Le président de Nîmes Métropole dans la tourmente judiciaire
Franck Proust, président de Nîmes Métropole, est condamné par la Cour d’Appel de Nîmes à cinq ans d’inéligibilité, 15 000 € d’amende et douze mois de prison avec sursis, a précisé l’arrêt du 14 avril. « Nous allons nous pourvoir en cassation », a annoncé à la presse Me Expert, avocat de l’élu. « Il y avait deux chefs de poursuite : entente illicite et favoritisme - il a été relaxé -, et trafic d’influence, pour lequel il a été condamné ». L’affaire, portant sur la vente de terrains au promoteur Jean-Luc Colonna d’Istria, remonte au début des années 2000 lorsque Franck Proust était président de la société d'économie mixte de Nîmes Métropole. Pour l’heure, ce dernier reste président de l’Agglomération.
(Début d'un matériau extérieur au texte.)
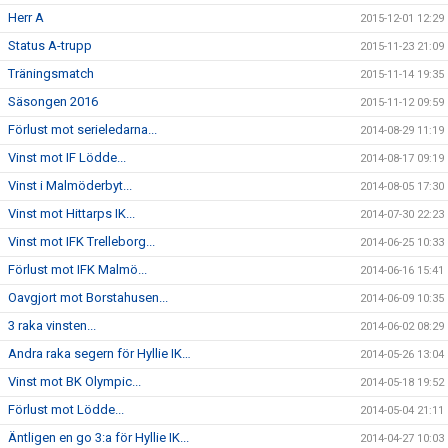
Herr A
2015-12-01 12:29
Status A-trupp
2015-11-23 21:09
Träningsmatch
2015-11-14 19:35
Säsongen 2016
2015-11-12 09:59
Förlust mot serieledarna...
2014-08-29 11:19
Vinst mot IF Lödde...
2014-08-17 09:19
Vinst i Malmöderbyt...
2014-08-05 17:30
Vinst mot Hittarps IK...
2014-07-30 22:23
Vinst mot IFK Trelleborg...
2014-06-25 10:33
Förlust mot IFK Malmö...
2014-06-16 15:41
Oavgjort mot Borstahusen...
2014-06-09 10:35
3 raka vinsten...
2014-06-02 08:29
Andra raka segern för Hyllie IK…
2014-05-26 13:04
Vinst mot BK Olympic...
2014-05-18 19:52
Förlust mot Lödde...
2014-05-04 21:11
Äntligen en go 3:a för Hyllie IK...
2014-04-27 10:03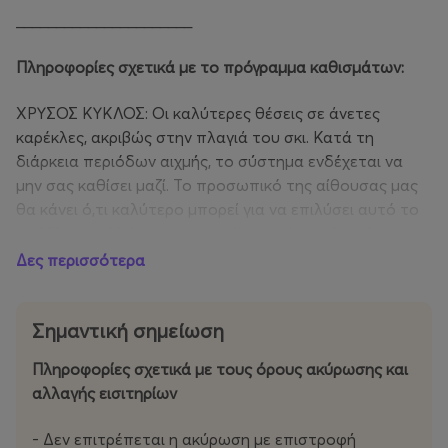
______________________
Πληροφορίες σχετικά με το πρόγραμμα καθισμάτων:
ΧΡΥΣΟΣ ΚΥΚΛΟΣ:
Οι καλύτερες θέσεις σε άνετες
καρέκλες, ακριβώς στην πλαγιά του σκι. Κατά τη
διάρκεια περιόδων αιχμής, το σύστημα ενδέχεται να
μην σας καθίσει μαζί. Το προσωπικό της αίθουσας μας
θα κάνει ό,τι καλύτερο μπορεί για να επιλύσει αυτό το
πρόβλημα, αλλά οι επιστροφές χρημάτων δεν είναι
δυνατές.
Δες περισσότερα
LOGE: Θέσεις κοντά στην άκρη της πίστας. Τρίτη ή
τέταρτη σειρά καθισμάτων. Κατά τις ώρες αιχμής, το
Σημαντική σημείωση
σύστημα ενδέχεται να μην σας τοποθετήσει μαζί. Το
Πληροφορίες σχετικά με τους όρους ακύρωσης και
προσωπικό της αίθουσας θα καταβάλει κάθε δυνατή
αλλαγής εισιτηρίων
προσπάθεια για να επιλύσει το πρόβλημα, αλλά δεν
είναι δυνατή η επιστροφή χρημάτων.
- Δεν επιτρέπεται η ακύρωση με επιστροφή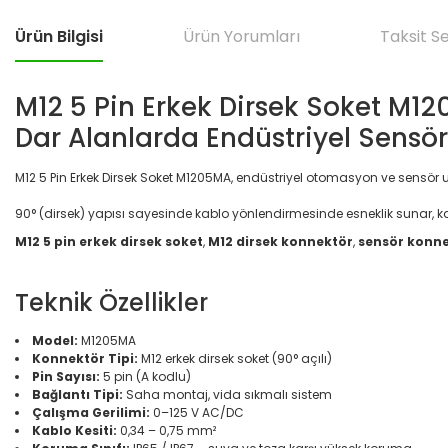
Ürün Bilgisi
Ürün Yorumları
Taksit S
M12 5 Pin Erkek Dirsek Soket M1
Dar Alanlarda Endüstriyel Sensör
M12 5 Pin Erkek Dirsek Soket M1205MA, endüstriyel otomasyon ve sensör
90° (dirsek) yapısı sayesinde kablo yönlendirmesinde esneklik sunar, kab
M12 5 pin erkek dirsek soket
,
M12 dirsek konnektör
,
sensör konn
Teknik Özellikler
Model:
M1205MA
Konnektör Tipi:
M12 erkek dirsek soket (90° açılı)
Pin Sayısı:
5 pin (A kodlu)
Bağlantı Tipi:
Saha montaj, vida sıkmalı sistem
Çalışma Gerilimi:
0–125 V AC/DC
Kablo Kesiti:
0,34 – 0,75 mm²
Forme et fond mis en cause
En juillet dernier, le tribunal correctionnel avait annulé la procédure de poursuites au motif du délai raisonnable dont doit pouvoir bénéficier tout justiciable. La décision de la Cour d'Appel de Nîmes rendue le 14 avril revient donc sur cette décision et est perçue comme violente par l'avocat de Franck Proust. « Elle va au-delà de ce que le ministère public avait pu requérir », a-t-il souligné. Me Expert légitime d'ailleurs le pourvoi en cassation par deux motifs, dont le délai raisonnable. « Est-il sain qu'une personne soit poursuivie pendant vingt ans, mise en examen en 2017, pour une affaire datant du début des années 2000 ? », a-t-il demandé. Autre motif : « Le fond. Franck Proust n'accepte pas la décision rendue. Il y a une totale incompréhension. Il n'y a pas un euro qui ait été détourné, ni aucun avantage pour Franck Proust, à titre personnel, qui ait été mis en exergue ». En règle général, le délai pour les pourvois est compris entre 9 et 18 mois.